Another constant is the amount of electronic communication. “There’s no TV’s, no radios and originally there were no telephones in the rooms. It’s really a nice time to say I’m away from all of that.”
“For our family the reason we come is tradition. My grandparents were pioneers in Wyoming and they vacationed up here. We have pictures of my father as a young man bringing his mother and sisters up here. It has been a tradition for our family to come up. One reason is because of the proximity. When my parents were growing up, a drive was a big deal; a 200 mile driving trip was a very big deal. It was always a nice, affordable getaway for the family for years. For me, it’s a matter of coming to rejuvenate, to get back in touch with my roots and bring out good memories.” Bishop even spent part of the summer of 1972 working in the gift shop.

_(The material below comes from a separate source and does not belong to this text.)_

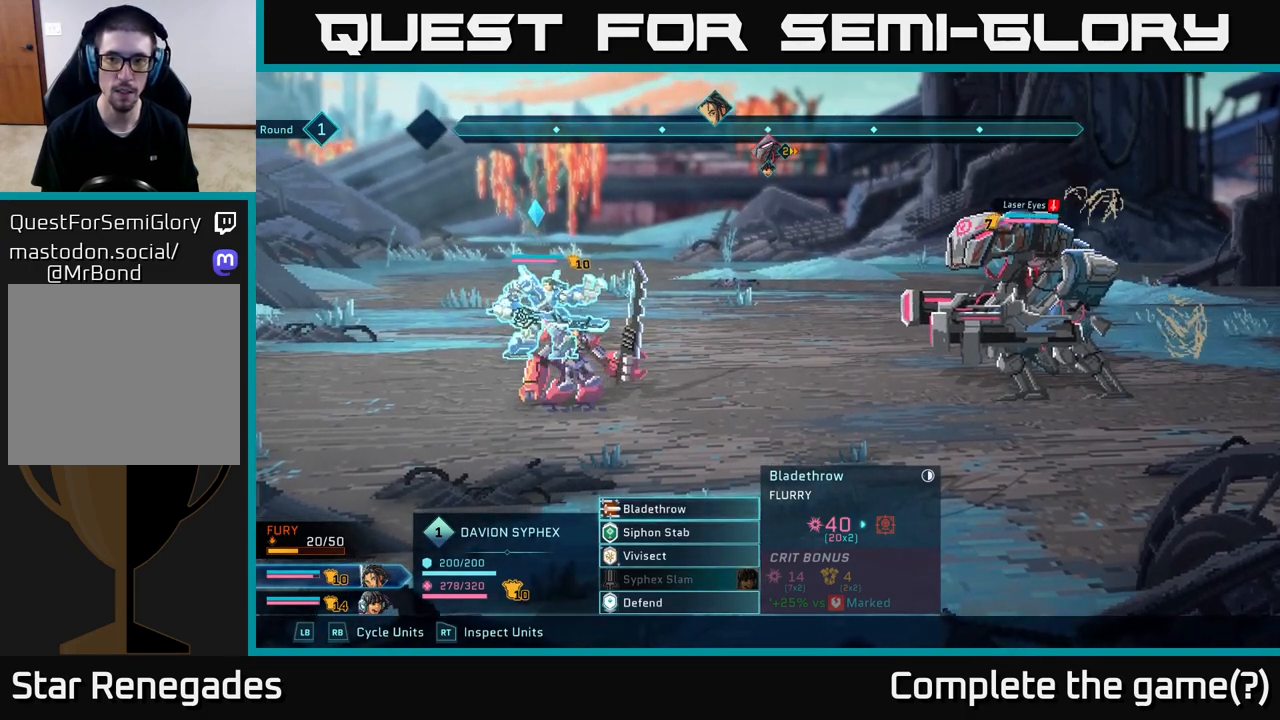
{"buttons": ["R2"], "left_stick": "right", "right_stick": "center", "events": [[67, "R2", "down"], [350, "left_stick", "right"]]}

“Our family is very much into historic preservation as well as nature preservation. I think what is so important is as we grow as a country is that we realize there are very few opportunities to keep our country beautiful, almost every time we come to the park I think of the brilliance of the Rockefeller family for seeing this sight and saying this should be kept pristine so that all generations present and future can enjoy it. That mentally in our lives is so important and I think it is so important that we as each generation make that happen and continue to keep it, because there are never going to be more mountains like this and the pleasures and the people that come and see this landscape—it’s tremendous and once you’ve been here it stays apart of you. I think that’s true of all the national parks. That’s one of the wonderful things about our country. That we have set these sites aside and said ok lets keep them that way and I strongly hope our government keeps that mentality.”
The family plans to continue staying at Jackson Lake Lodge after 54 years. “My husband and I were just talking, ‘Should we make reservations for next year?’ and I said ‘Yes, we should.’ It’s a tradition we will try and continue and keep going as long as we possibly can.”